I first read V. S. Naipaul before knowing anything about him—I came under the spell of his prose before I knew not to like him.
In the early eighties, when I was serving in the Peace Corps in West Africa, a copy of “A Bend in the River,” published just a few years earlier, passed hand to hand among the volunteers. The novel was set in an unnamed African country—this vagueness seemed to free Naipaul’s imagination from the tyranny of current events—but it was clearly the Zaire of President Mobutu Sese Seko. Mobutu was a kleptocratic dictator whose governing ideology was “authenticity,” which turned the longing for precolonial sources of identity into a brutal cult of personality.
During the seventies, “authenticity” won Mobutu a following among African and Western intellectuals who wanted to believe that de-Christianizing names and wearing leopard-skin hats could liberate independent Africa from its own damaging history. “When We Were Kings,” a documentary film about the 1974 Muhammad Ali and George Foreman fight, in Kinshasa, known as the “Rumble in the Jungle,” features Norman Mailer and George Plimpton spouting astonishing nonsense about the exotic and primitive Africa that they found in Mobutu’s Zaire. Togo, where I lived, had its own “authenticity,” copied from Zaire by a Mobutu wannabe named Gnassingbé (formerly Étienne) Eyadéma—a ripoff of a fraud. I spent almost two years in a disorienting and stifling atmosphere of lies, of “traditional” songs invented by government flunkies to glorify the leader and indoctrinate the villagers who were forced to chant and dance to them.
Reading “A Bend in the River” felt like a piece of incredible luck. Here was a world just like the one I found myself in, portrayed in the sharpest, most penetrating language imaginable, free of piety or wishfulness. The sentences ran through me with a physical sensation that felt like truth, which is exhilarating even when it terrifies.
The narrator, Salim, from a family of Indian traders on Africa’s east coast, travels to the interior of the continent to take over a shop in a town on a great river. “The names of all the main streets had been changed. Rough boards carried the new, roughly lettered names. No one used the new names, because no one particularly cared about them. The wish had only been to get rid of the old, to wipe out the memory of the intruder. It was unnerving, the depth of that African rage, the wish to destroy, regardless of the consequences.” In the town, Salim tries to build a new life. He meets Asians, Africans, and Europeans—all of them uprooted, searching for identity and meaning in this tense outpost of the modern world, filled with impending violence.
In one scene, Salim is invited to an elegant party, hosted by Europeans, where he feels outclassed and alien. Someone puts on a Joan Baez record, and her voice floods the narrator with emotion: “I felt the deepest part of myself awakening, the part that knew loss, homesickness, grief, and longed for love. And in that voice was the promise of a flowering for everyone who listened.” Then, as the singing continues, the narrator’s mood shifts: “It was make-believe—I never doubted that. You couldn’t listen to sweet songs about injustice unless you expected justice and received it much of the time. You couldn’t sing songs about the end of the world unless—like the other people in that room, so beautiful with such simple things: African mats on the floor and African hangings on the wall and spears and masks—you felt that the world was going on and you were safe in it.”
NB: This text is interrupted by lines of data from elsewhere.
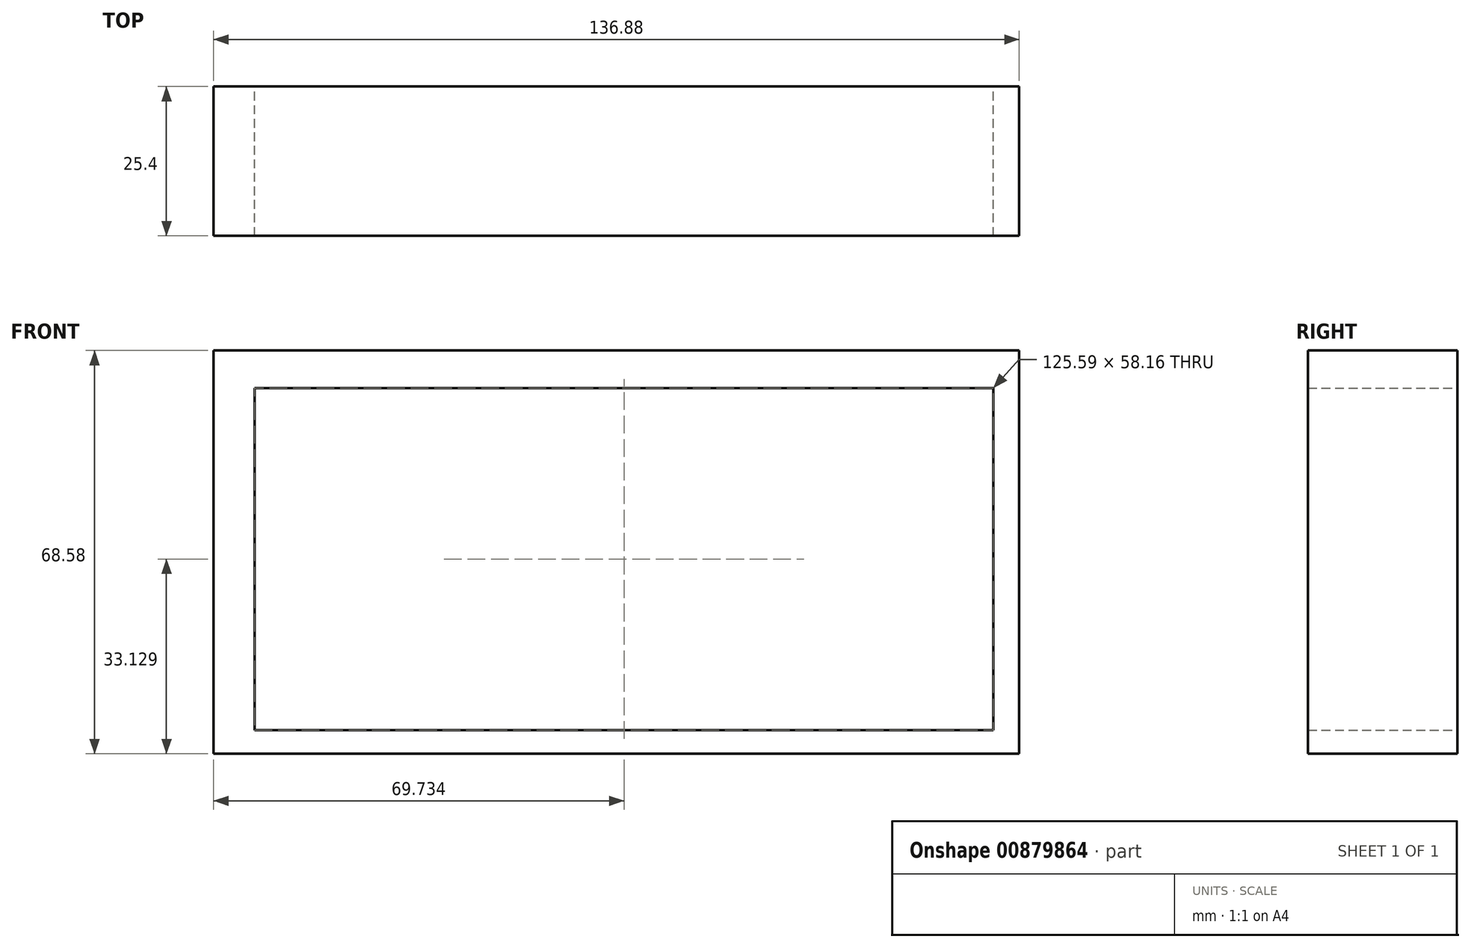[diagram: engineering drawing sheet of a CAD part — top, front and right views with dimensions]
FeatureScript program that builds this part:
annotation { "Feature Type Name" : "Feature", "Feature Type Description" : "" }
export const myFeature = defineFeature(function(context is Context, id is Id, definition is map)
    precondition{}
    {
        {
            var Q0;
            Q0=qCreatedBy(makeId("Front.planeOp"),FACE);
            var sketch = newSketch(context, id + "F0", { "sketchPlane" : qUnion([Q0])});
            skLineSegment(sketch, "E0", {"start": v(-51.07, 28.94) * mm, "end": v(85.8, 28.94) * mm});
            skLineSegment(sketch, "E1", {"start": v(85.8, 28.94) * mm, "end": v(85.8, -39.64) * mm});
            skLineSegment(sketch, "E2", {"start": v(85.8, -39.64) * mm, "end": v(-51.07, -39.64) * mm});
            skLineSegment(sketch, "E3", {"start": v(-51.07, -39.64) * mm, "end": v(-51.07, 28.94) * mm});
            skLineSegment(sketch, "E4", {"start": v(-44.13, 22.57) * mm, "end": v(-44.13, -35.6) * mm});
            skLineSegment(sketch, "E5", {"start": v(-44.13, -35.6) * mm, "end": v(81.46, -35.6) * mm});
            skLineSegment(sketch, "E6", {"start": v(81.46, -35.6) * mm, "end": v(81.46, 22.57) * mm});
            skLineSegment(sketch, "E7", {"start": v(81.46, 22.57) * mm, "end": v(-44.13, 22.57) * mm});
            skSolve(sketch);
        }
        {
            var Q0;
            Q0 = qSketchRegion(id + "F0", true);
            extrude(context, id + "F1", {"entities" : qUnion([Q0]), "depth" : 25.4 * mm, "offsetDistance" : 25.4 * mm});
        }
    });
That note of scorn touched with humiliation and yearning—it was Naipaul’s essential chord.
He was born in Trinidad, the grandson of indentured field hands from India. He won a scholarship to Oxford and forged his profession in the bleak London of the fifties, where no one knew what to make of a brown-skinned novelist who wrote satirically about his homeland. He had the rage of a perpetual outsider who couldn’t afford make-believe, who felt anything but safe in the world. He was famous, and infamous, for being cruel, both in his books and, as depicted in Patrick French’s excellent biography, “The World Is What It Is,” in his private life. He tormented his long-suffering wife, Pat, brutalized his Anglo-Argentine mistress, sucked up to British high society, supported the nasty politics of Hindu nationalism, and freely, even gleefully, expressed a raft of bigoted opinions. He became a hateful figure to the progressive left, and when he won the Nobel Prize in Literature, in 2001, Le Monde Diplomatique compared it to Henry Kissinger winning the Nobel Peace Prize.
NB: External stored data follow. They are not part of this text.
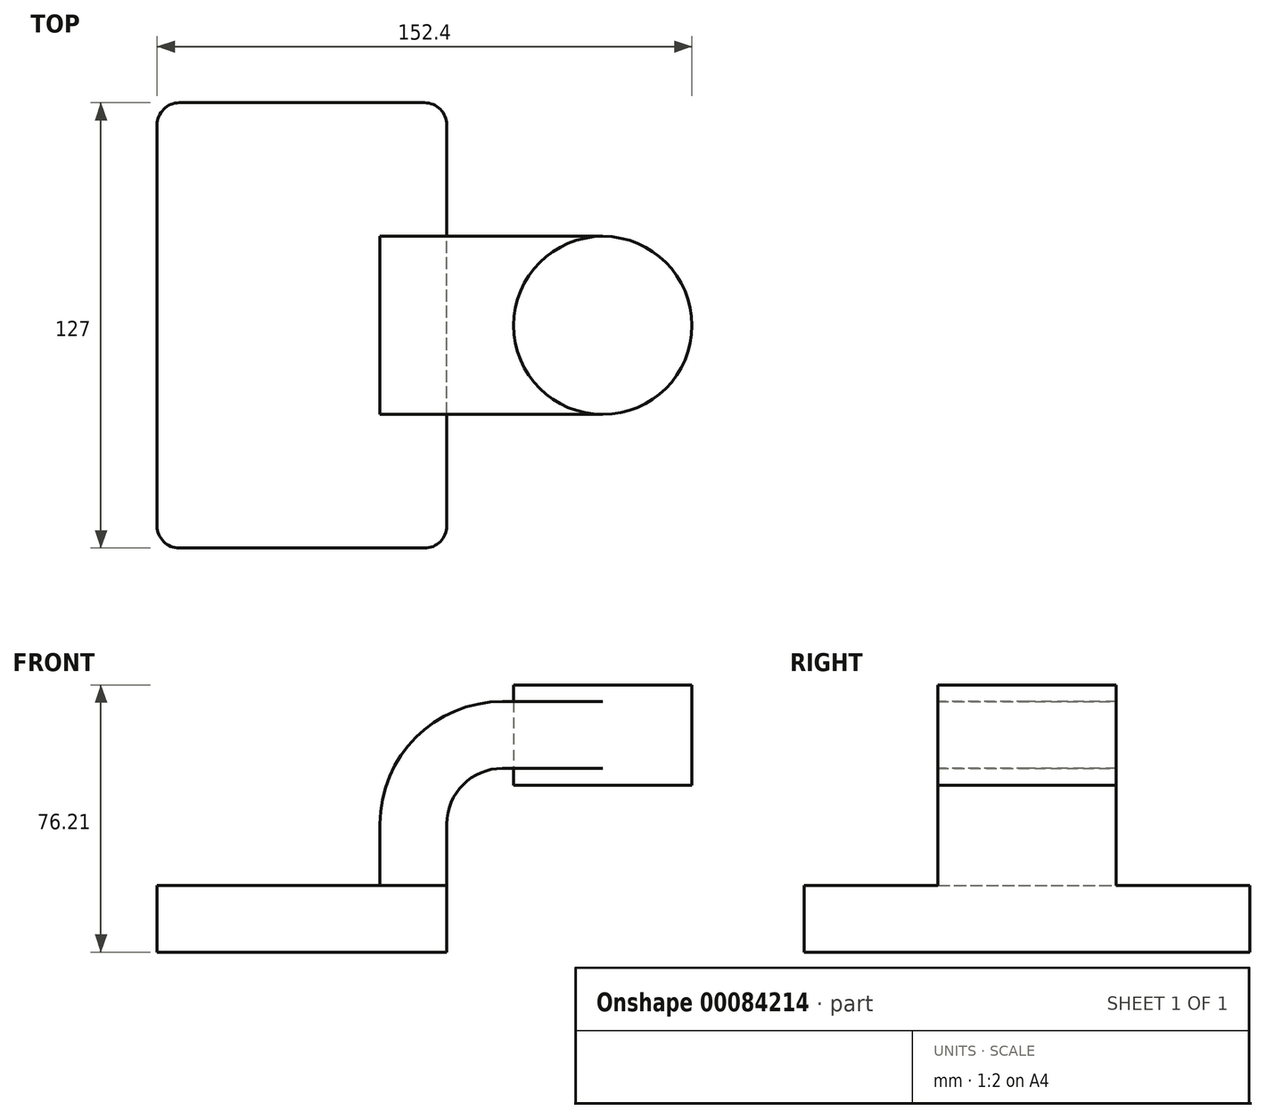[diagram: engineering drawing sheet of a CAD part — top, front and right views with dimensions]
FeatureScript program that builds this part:
annotation { "Feature Type Name" : "Feature", "Feature Type Description" : "" }
export const myFeature = defineFeature(function(context is Context, id is Id, definition is map)
    precondition{}
    {
        {
            var Q0;
            Q0=qCreatedBy(makeId("Front.planeOp"),FACE);
            var sketch = newSketch(context, id + "F0", { "sketchPlane" : qUnion([Q0])});
            skLineSegment(sketch, "E0.bottom", {"start": v(-41.28, -9.53) * mm, "end": v(41.28, -9.53) * mm});
            skLineSegment(sketch, "E0.top", {"start": v(-41.28, 9.52) * mm, "end": v(41.28, 9.52) * mm});
            skLineSegment(sketch, "E0.left", {"start": v(-41.27, -9.53) * mm, "end": v(-41.28, 9.52) * mm});
            skLineSegment(sketch, "E0.right", {"start": v(41.28, -9.53) * mm, "end": v(41.28, 9.52) * mm});
            skPoint(sketch, "E0.middle", {"position": v(0, 0) * mm});
            skLineSegment(sketch, "E1.bottom", {"start": v(60.32, 38.1) * mm, "end": v(111.12, 38.1) * mm});
            skLineSegment(sketch, "E1.top", {"start": v(60.32, 66.67) * mm, "end": v(111.12, 66.67) * mm});
            skLineSegment(sketch, "E1.left", {"start": v(60.32, 38.1) * mm, "end": v(60.32, 66.67) * mm});
            skLineSegment(sketch, "E1.right", {"start": v(111.12, 38.1) * mm, "end": v(111.12, 66.67) * mm});
            skPoint(sketch, "E1.middle", {"position": v(85.72, 52.39) * mm});
            skLineSegment(sketch, "E2", {"start": v(41.27, 9.52) * mm, "end": v(41.27, 27) * mm});
            skArc(sketch, "E3", {"start": v(41.27, 27) * mm, "mid": v(45.92, 38.23) * mm, "end": v(57.15, 42.88) * mm});
            skLineSegment(sketch, "E4", {"start": v(57.15, 42.88) * mm, "end": v(85.72, 42.88) * mm});
            skLineSegment(sketch, "E5.0", {"start": v(57.15, 61.93) * mm, "end": v(85.72, 61.93) * mm});
            skArc(sketch, "E5.1", {"start": v(22.22, 27) * mm, "mid": v(32.45, 51.7) * mm, "end": v(57.15, 61.93) * mm});
            skLineSegment(sketch, "E5.2", {"start": v(22.22, 9.52) * mm, "end": v(22.22, 27) * mm});
            skLineSegment(sketch, "E6", {"start": v(85.72, 38.1) * mm, "end": v(85.72, 66.67) * mm});
            skFitSpline(sketch, "E7", {"points": [v(-41.28, 9.53) * mm, v(57.15, 61.93) * mm], "startDerivative": vector(24.22, 138.05) * mm, "endDerivative": vector(128.76, 0) * mm});
            skSolve(sketch);
        }
        {
            var Q0;
            Q0=makeQuery(id+"F0.imprint","IMPRINT",FACE,{"disambiguationData":[TD([[makeQuery(id+"F0.imprint","IMPRINT",EDGE,{"derivedFrom":sQuery(id+"F0.wireOp",EDGE,"E0.bottom")}),1.0]])]});
            extrude(context, id + "F1", {"entities" : qUnion([Q0]), "depth" : 127 * mm, "symmetric" : true});
        }
        {
            var Q0;
            {var subQ1=sQuery(id+"F0.wireOp",EDGE,"E2");Q0=makeQuery(id+"F0.imprint","IMPRINT",FACE,{"disambiguationData":[TD([[makeQuery(id+"F0.imprint","IMPRINT",EDGE,{"derivedFrom":subQ1}),1.0]])]});}
            var Q1;
            {var subQ0=sQuery(id+"F0.wireOp",EDGE,"E4");var subQ1=sQuery(id+"F0.wireOp",EDGE,"E1.left");var subQ2=makeQuery(id+"F0.imprint","INTERSECT",VERTEX,{"derivedFrom":[subQ1,subQ0]});Q1=makeQuery(id+"F0.imprint","IMPRINT",FACE,{"disambiguationData":[TD([[makeQuery(id+"F0.imprint","IMPRINT",EDGE,{"disambiguationData":[TD([[subQ2,-1.0]])],"derivedFrom":subQ1}),-1.0]])]});}
            extrude(context, id + "F2", {"entities" : qUnion([Q0, Q1]), "operationType" : NewBodyOperationType.ADD, "depth" : 50.8 * mm, "symmetric" : true});
        }
        {
            var Q0;
            Q0=makeQuery(id+"F0.imprint","IMPRINT",FACE,{"disambiguationData":[TD([[makeQuery(id+"F0.imprint","IMPRINT",EDGE,{"derivedFrom":sQuery(id+"F0.wireOp",EDGE,"E5.1")}),1.0]])]});
            extrude(context, id + "F3", {"entities" : qUnion([Q0]), "operationType" : NewBodyOperationType.ADD, "depth" : 15.88 * mm});
        }
        {
            var Q0;
            {var subQ0=sQuery(id+"F0.wireOp",EDGE,"E1.right");Q0=makeQuery(id+"F0.imprint","IMPRINT",FACE,{"disambiguationData":[TD([[makeQuery(id+"F0.imprint","IMPRINT",EDGE,{"derivedFrom":subQ0}),1.0]])]});}
            var Q1;
            Q1=sQuery(id+"F0.wireOp",EDGE,"E6");
            revolve(context, id + "F4", {"entities" : qUnion([Q0]), "axis" : qUnion([Q1]), "revolveType" : RevolveType.FULL});
        }
        {
            var Q0;
            Q0=makeQuery(id+"F1.opExtrude","CAP_EDGE",EDGE,{"disambiguationData":[OSD([sQuery(id+"F0.wireOp",EDGE,"E0.right")])],"isStart":false});
            var Q1;
            Q1=makeQuery(id+"F1.opExtrude","CAP_EDGE",EDGE,{"disambiguationData":[OSD([sQuery(id+"F0.wireOp",EDGE,"E0.left")])],"isStart":false});
            var Q2;
            Q2=makeQuery(id+"F1.opExtrude","CAP_EDGE",EDGE,{"disambiguationData":[OSD([sQuery(id+"F0.wireOp",EDGE,"E0.right")])],"isStart":true});
            var Q3;
            Q3=makeQuery(id+"F1.opExtrude","CAP_EDGE",EDGE,{"disambiguationData":[OSD([sQuery(id+"F0.wireOp",EDGE,"E0.left")])],"isStart":true});
            fillet(context, id + "F5", {"entities" : qUnion([Q0, Q1, Q2, Q3]), "radius" : 6.35 * mm, "tangentPropagation" : true, "allowEdgeOverflow" : false});
        }
    });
It’s hard for me to feel much of anything for Naipaul personally, now that he’s gone. But the rage that made his character monstrous purified his prose and clarified his vision, enabling him to see what a generation of other writers, safe in the centers of power, missed. In his novels and journalism, he dissected both the destructive attempts of post-colonial societies to remake themselves and the privileged Westerners who encouraged their fantasies. In this sense he was the writer in English of the second half of the twentieth century—the chronicler of upheaval and dispossession and migration. At the center of his writing there is no clear political ideology but individual human beings, such as the narrator of “A Bend in the River.” Naipaul was too close to his trapped and blighted characters for the comfort of sentimentality. His work is dark, but illuminated with the sudden flashes of empathy that give it greatness.